LITA hosted a debate between Roy Tenant, Stephen Abram, and Joseph Janes about the future of search and how libraries will be affected. Will libraries have a place in society in the future? Will Google take over the world and leave us in the dust?
It fascinates me that this conversation keeps coming up. I know, it’s still relevant, but it seems like the messages that I heard in the portion of the debate I attended really seem to be the messages that I’ve heard over and over again since I was in library school 4 years ago.
Searching on the web sucks, as was mentioned in the session, and we all know it. Our patrons know it, too, but still they end up doing what they can with what they have, and really being OK with the first 10 search results they receive. Roy mentioned that Google will only outseat libraries if we let them, which I do believe is true, especially if we keep trying to compete in the same arena of search, instead of community. Points were made by Stephen Abram about how teaching boolean searching to patrons is really just silly, because they’ll never learn it, and that the new age of search is really about about solving problems in teams.
Roy relayed a story about how he explained the concept of WorldCat to an executive at Microsoft (I think, I could be wrong), and how the exec’s response was that it would be so awesome if WorldCat was just released to the internet wild, open source, with APIs that let people create applications that worked with and on top of it. Roy then said that he could imagine the people at OCLC freaking out (in a bad way) at the concept.
So what *if* we took WorldCat and made it *directly* open source? Why not create offer an API (Application Programming Interface) to allow poeple to create toys to make WorldCat work better and do interesting things for users? Why should we just be happy, as Stephen kinda put it, with WorldCat’s records being open in Yahoo? My response is that there’s a very defensive stance in the library world (especially with library vendors) about metadata, but it’s also, as Roy says, the issue of librarians not really being able to digest all the huge possibilities.
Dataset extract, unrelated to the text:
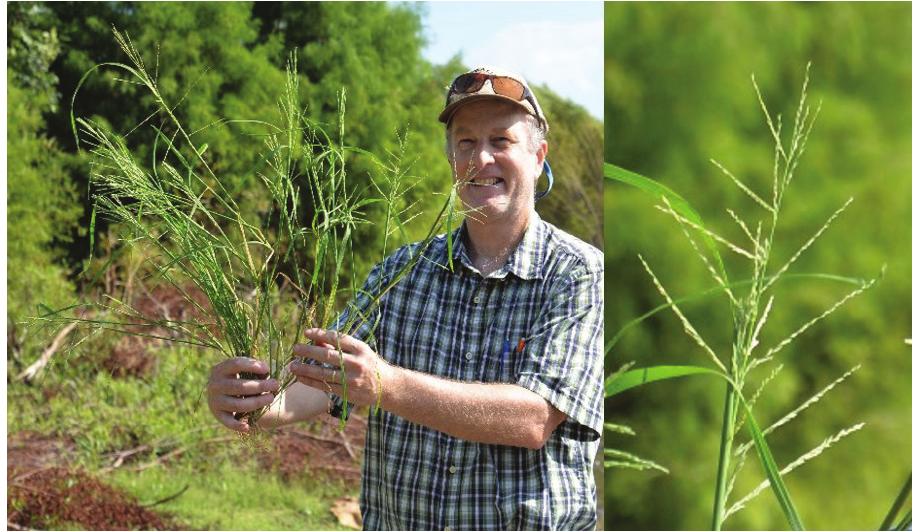
Figure 5 Typical growth form (left) of Diplachne fusca subsp. fascicularis (Montgomery Co., Kansas; Snow 10978 [KSP]). As typical for the subspecies, it has fewer, longer, and more widely spaced panicle branches (right) than L. f. subsp. uninervia , with one or more of the lower panicle branches enclosed in the uppermost leaf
I live in a world where my friends share and keep up with friends’ lives on MySpace, LiveJournal, and Friendster, pictures are shared on Flickr, social plans happen through text messages and IM, on a daily basis. My friends are a hard-to-reach 21 - 40 with zero kids set in the library world, who use the same social networking applications as “millenials” (and play DDR and hang in Second Life and watch video on YouTube). We use open source applications, we happily play with the toys that come out of APIs for Flickr, Google, Yahoo!. And a good number of the people in that set live robust online lives, just like the millenials that Roy mentioned in his commentary.
Why this digression into my social set? Because the millenials aren’t the only group that exhibit these behaviors, and many of the people in my set are the new generation of *librarians* who are too often ignored. We see the value of these technologies and services, we want to integrate them into library services to adjust how we do things to reflect the affect online social networking is having on the offline, meatspace world. Not as a replacement, not as a way to unseat old-school librarians the way that people seem to think Google is trying to unseat libraries, but to find a way to take fun like tagging, social searching, and social bookmarking to serve a broader set of patrons.
So what’s my take? I agree with Roy, that Google and other search engines will only bump libraries if we let them. I agree with Stephen when he says we’re asking the wrong question, and we’re trying to compete in the wrong arena. We live in a world where information is power and yet omnipresent, and the ability to access that information is not the issue, so librarians just don’t own that market anymore. We need to stop clinging so tenaciously to the librarian-as-information-god-and-your-not defensive stance, and into a more open, community-oriented, socially-connected user experience stance.